Bangor University student has deportation order lifted at eleventh hour

A Sri Lankan Bangor University student has had her deportation rescinded by the UK’s Immigration minister after a last ditch meeting with her MP finally forced a U-turn.
Plaid Cymru’s Hywel Williams announced the decision late this evening that Shiromini Satkunarajah and her mother Roshina were being released immediately from Yarl’s Wood Immigration Removal Centre in Bedfordshire.
The Arfon MP had earlier raised a point of order in the Commons after “repeated” attempts to speak with Immigration Minister Robert Goodwill MP about her case failed.
The Minister subsequently agreed to speak with Mr Williams on the matter and assurances were given she would be released.
Miss Satkunarajah had been detained since last Tuesday when police in Bangor arrested her and her mother as they made a routine, fortnightly sign-on.
They were kept in separate cells for two nights before being transferred to Yarl’s Wood on Thursday night.
They were due to board a Qatar Airways flight to Sri Lanka in Manchester at 9pm tomorrow (Tuesday).
Responding to the announcement, Hywel Williams MP said: “This is the news we’ve all been hoping for. I’m so very glad that Shiromini and her mum have had this deportation order rescinded and released from the detention centre.”
“I’d like to thank everyone who backed the campaign to have the deportation order lifted. So much has been achieved in so little time.”
“The outpouring of support from across the country has been staggering; particularly from north Wales where Shiromini is highly regarded within the Bangor community.
“Since the campaign was launched on Friday I’ve received messages of support for Shiromini from across the country and I’m glad that Bangor University will now be able to welcome one of their best students back.
“Of course the campaign to right this unjust situation is not over.
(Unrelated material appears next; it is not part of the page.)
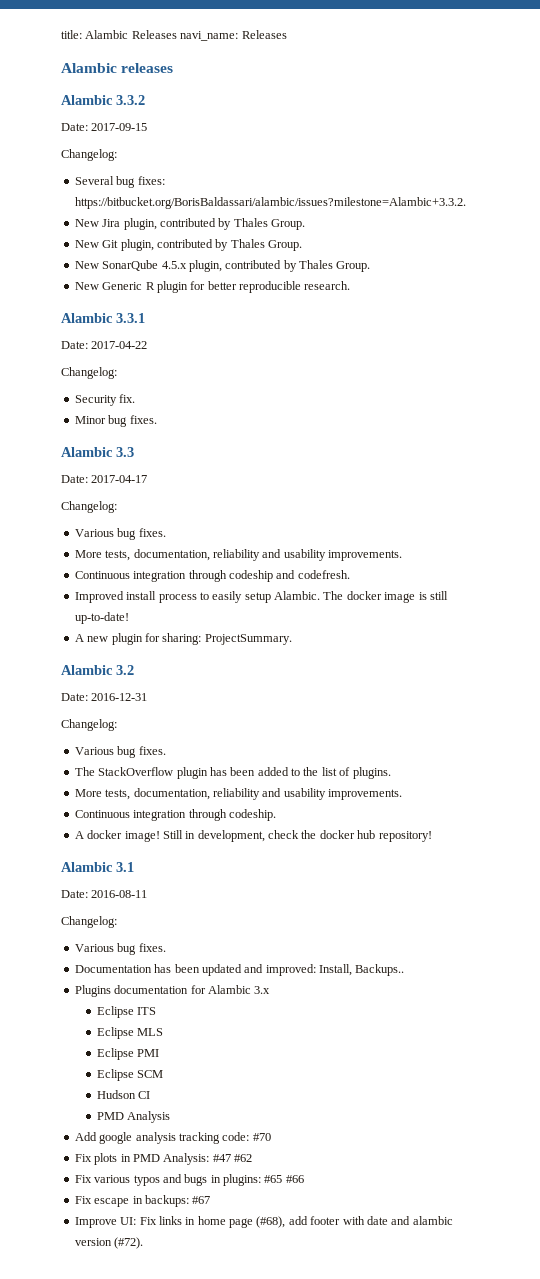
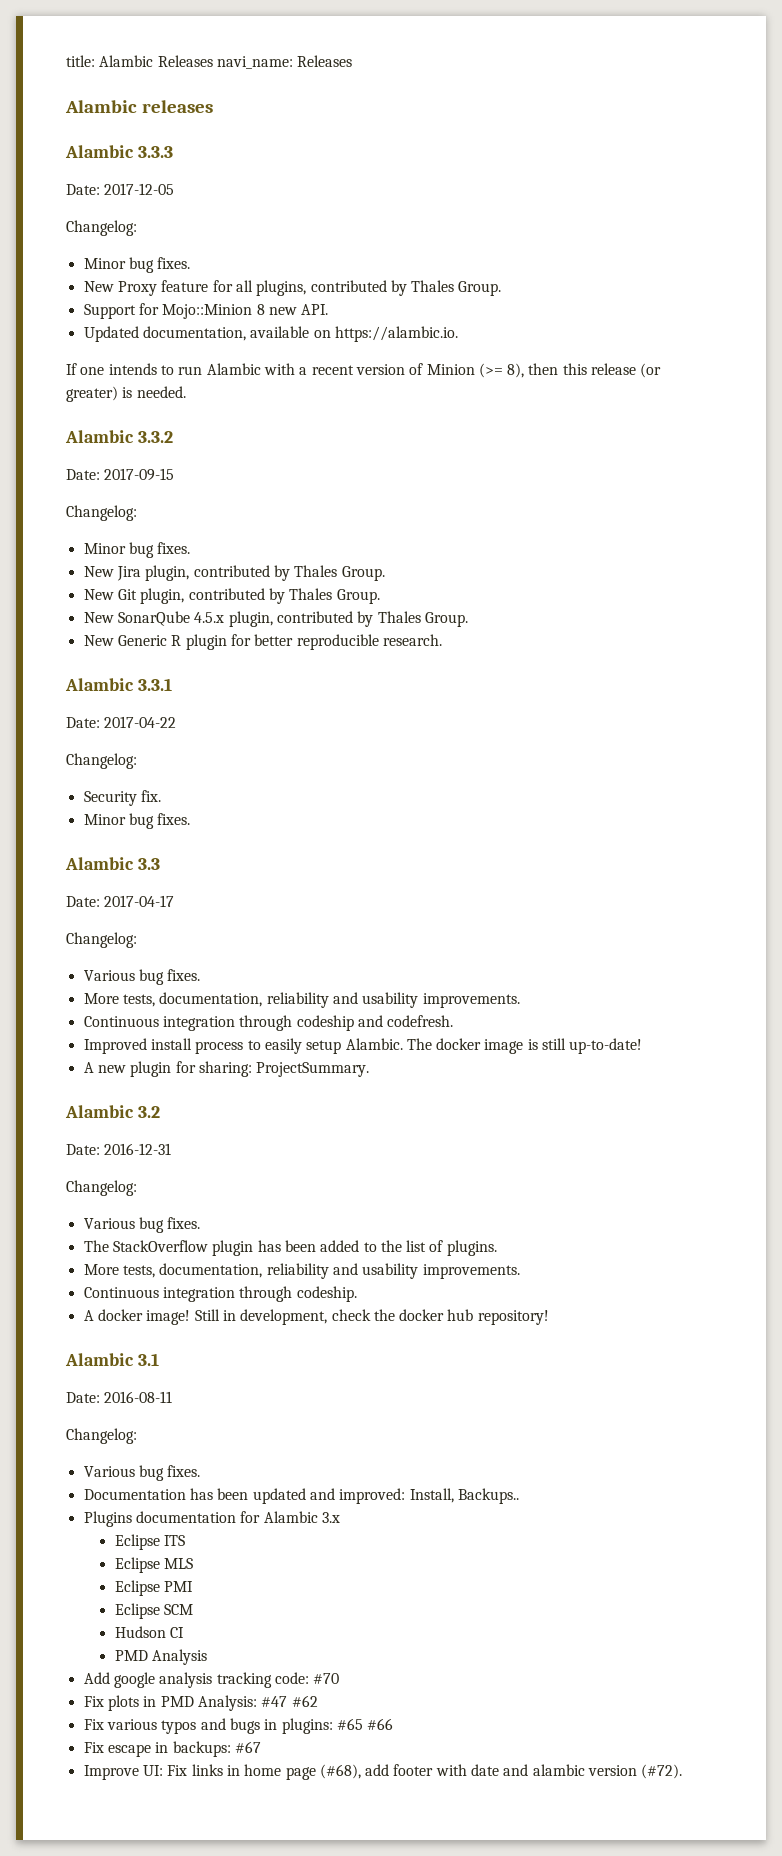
(174, 68) none -> [65,145,173,158] [66,183,175,195] [66,220,137,236] [83,257,191,273] [83,280,502,296] [83,303,329,319] [83,326,458,342] [66,363,662,378] [66,386,186,402] // Alambic 3.3.3 // Date: 2017-12-05 // Changelog: // Minor bug fixes. // New Proxy feature for all plugins, contributed by Thales Group. // Support for Mojo::Minion 8 new API. // Updated documentation, available on https://alambic.io. // If one intends to run Alambic with a recent version of Minion (>= 8), then this release (or greater) is needed.
[74,176,165,188] [74,197,466,209] Several bug fixes: https://bitbucket.org/BorisBaldassari/alambic/issues?milestone=Alambic+3.3.2. -> [83,542,191,558] Minor bug fixes.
There is clearly something seriously wrong with the current system; an issue which I intend to pursue further.”
A social media campaign brought massive public support in the bid stop her deportation. The Bishops of London and Bangor gave their personal backing to university tutors and colleagues.
A petition, asking Home Office chief Amber Rudd MP to use her discretion and allow Miss Satkunarajah to finish her studies, garnered more than 35,000 signatures in less than 72 hours .
Miss Satkunarajah, now 20, and her mother came to the UK in 2009, fleeing war torn Sri Lanka to live with her father Satkunarajah Aiyampillai who was here on a study visa.
Before he died from bowel cancer surgery complications in 2011 Mr Aiyampillai applied for a visa extension but that application passed with him.
Miss Satkunarajah was granted leave to complete her secondary education but had been trying to secure permission to complete her BEng Hons degree in Bangor, which she began in 2014 and has only three months left to complete.
It is unclear how long she will be allowed to stay or what the exact terms of her release are, but it appears she will now be allowed to complete her studies.